New San Francisco Independent News Site Unsettles Status Quo

Important Details:  San Francisco financier Warren Hellman has announced one of the most ambitious independent online news start-ups. He’s putting up seed money of $5 million with plans to hire “dozens of journalists” to cover the news in and around San Francisco. Hellman has been meeting regularly with many people in the Bay Area — from Mayor Gavin Newsom to former San Francisco Chronicle editors to Newspaper Guild representatives — for more than six months, arguing the pros and cons of hybrid print/online products and how best to organize a new news organization.

His announcement, while still sketchy on numerous details, includes two intriguing partnerships. One is consummated, that of a working relationship around reporting, distribution and promotion with public broadcasting station KQED. KQED radio is the second strongest public radio station in the U.S., and it (like Twin Cities’ MPRNews and Boston’s WBUR) is beginning to transform its web presence, moving from an extended programming guide to a full-blown local news site. The second is an in-process partnership with the New York Times, as Times moves on strategies to better serve and exploit regional audiences and advertisers.

Hellman’s initiative follows closely on the heels of the just-launched California Watch. An initiative of the OaklandBerkeley-based Center for Investigative Reporting (CIR), California Watch began operation in summer, hiring eleven full-time journalists (alums of  Des Moines Register, the L.A. Times, the San Diego Union-Tribune and Milwaukee Journal Sentinel, among other daily papers). It published its first big series in September, on homeland security spending oversight (or the lack thereof), both on its own site and through more than two dozen news outlets — including the state’s top papers. All told, the series reached almost two million readers in print and many others online.

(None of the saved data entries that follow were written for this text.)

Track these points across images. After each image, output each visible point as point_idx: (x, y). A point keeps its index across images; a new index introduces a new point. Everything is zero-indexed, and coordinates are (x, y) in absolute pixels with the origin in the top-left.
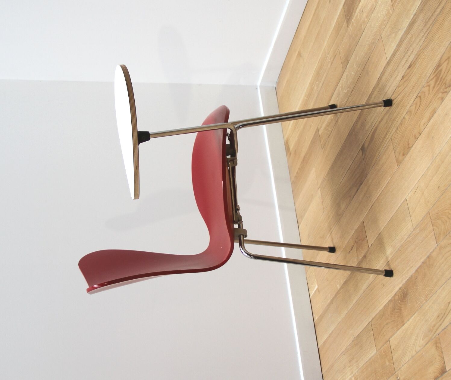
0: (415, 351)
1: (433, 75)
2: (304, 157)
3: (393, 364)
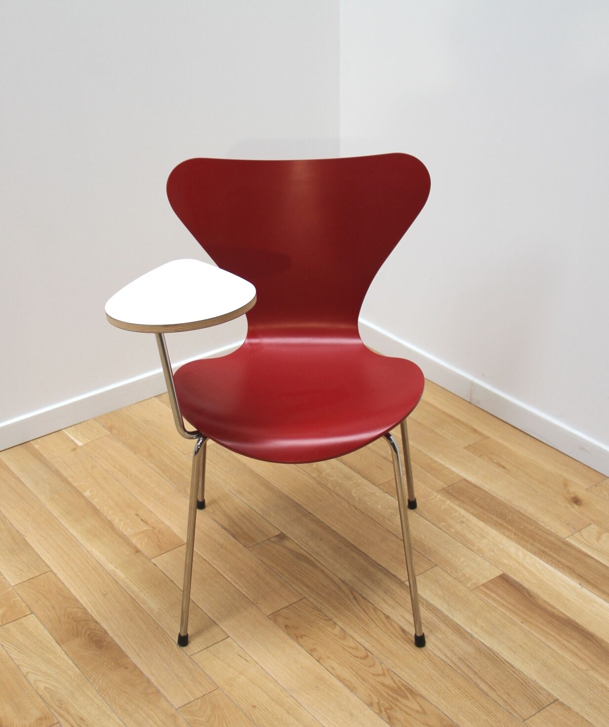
0: (28, 672)
1: (400, 682)
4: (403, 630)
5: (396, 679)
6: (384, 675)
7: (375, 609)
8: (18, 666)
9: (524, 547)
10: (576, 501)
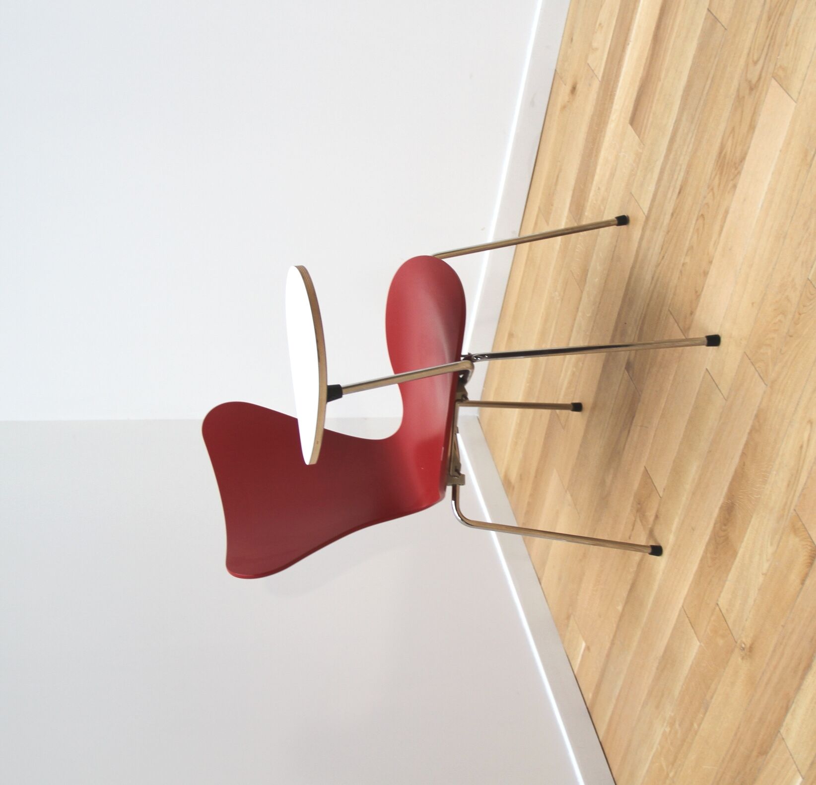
0: (763, 575)
1: (715, 169)
3: (730, 635)
5: (714, 174)
6: (712, 189)
7: (668, 232)
9: (609, 117)
10: (574, 89)
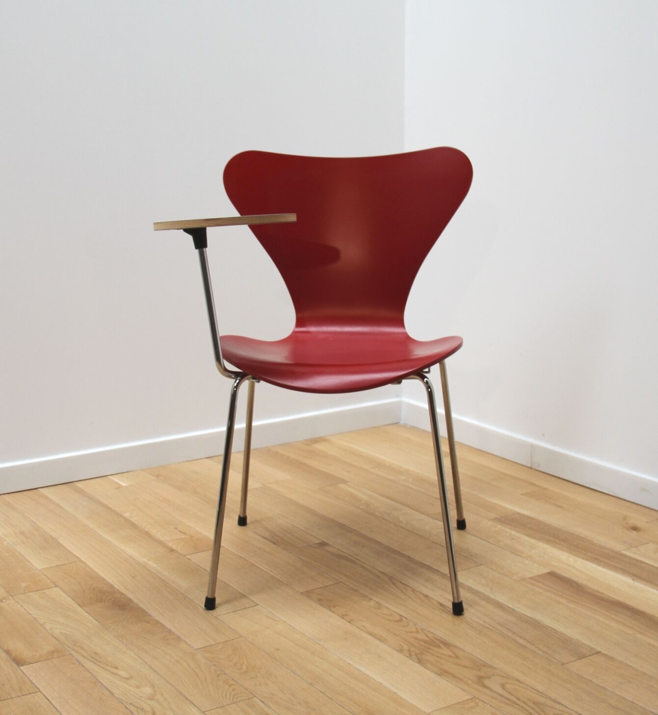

California Watch is funded, for about three years, on foundation grants. For the first series, it charged participating newspapers a modest sum of several hundred dollars or less, and is now evaluating both the kind of journalism, the amount of customization and best fee structures going forward.

Implications: Like soldiers released after a war, laid-off and bought-out journalists are on the prowl for new work. Foundation funding is beginning to provide it, though dozens are being hired compared to thousands let go.

One big question for daily publishers is whether these foundation- and angel-fueled news initiatives post threat or promise.

The answer, Outsell believes, is both.

The promise is great, and right in line with the necessary and big push to radically reduce the cost structure of legacy newspaper companies. Although many companies have already cut a third or more out of their cost base over the last three years, they are still heavy with expense, much based on the physical printing and distribution needs. They still need to economize wherever possible.

So the California Watch notion — and expect it to be replicated elsewhere — is a godsend. High-quality journalism produced by top professional journalists and offered at pennies on the dollar in cost, compared to having to pay salaried staff to produce it. Essentially, the cost of news production, here, is being shifted, with others paying and newspapers using their impressive brands and reach to provide distribution. It’s not surprising that newspapers throughout California answered CIR Executive Director Robert Rosenthal’s question of what California Watch could do next for them with a collective, monosyllabic reply: “More.”

If California Watch offers opportunity, start-ups that bypass daily newspapers may well prove to be a threat.

Take the new San Francisco initiative or numerous other start-ups around the country. Whether non-profit or for-profit, they’re doing competitive journalism. Importantly, they’re finding non-local newspaper partners to get to scale, whether joining with public radio stations, commercial TV stations, or figuring out new partnerships twists with the New York Times. To the extent they succeed, they represent real competition to daily newspaper companies for readership. With time-on-site languishing at many newspaper sites, and hovering in the 5-12 minute per month range, they’re vulnerable to the new, spirited competition. In releasing so many soldiers of journalism into the field, they are emerging from the recession diminished in strength and finding unexpected local competition.

So, as post-recession plans are laid, it makes a lot of sense for newspaper companies to encourage the California Watch model specifically and to redouble their efforts around local aggregation and partnership (Outsell Insights, “Newspaper Sites Re-Knit the New Local,” Sept. 1, 2009), making new friends before they turn into significant competitors.